* [Given records]:
<<<<

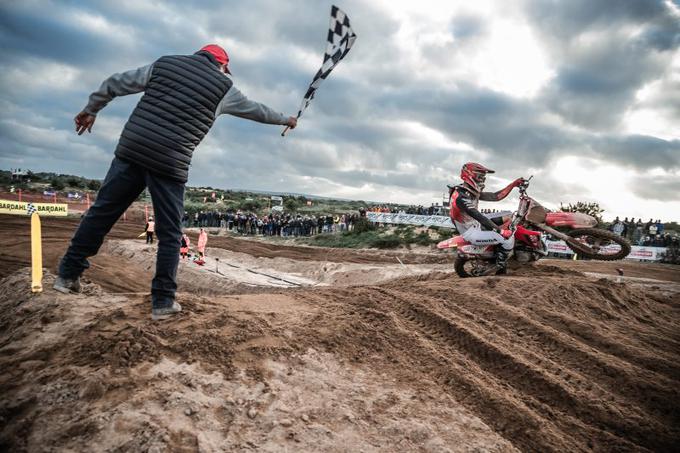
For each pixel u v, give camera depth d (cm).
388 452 283
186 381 311
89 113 374
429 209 3541
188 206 6162
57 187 5981
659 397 393
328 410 312
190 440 264
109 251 2388
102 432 260
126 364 318
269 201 7488
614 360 446
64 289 421
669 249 2231
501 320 529
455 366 392
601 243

>>>>

* [Task instructions]: Return the listing above in full and without alteration, excluding its pictures.

* [Answer]:
For each pixel u v, give camera depth d (cm).
388 452 283
186 381 311
89 113 374
429 209 3541
188 206 6162
57 187 5981
659 397 393
328 410 312
190 440 264
109 251 2388
102 432 260
126 364 318
269 201 7488
614 360 446
64 289 421
669 249 2231
501 320 529
455 366 392
601 243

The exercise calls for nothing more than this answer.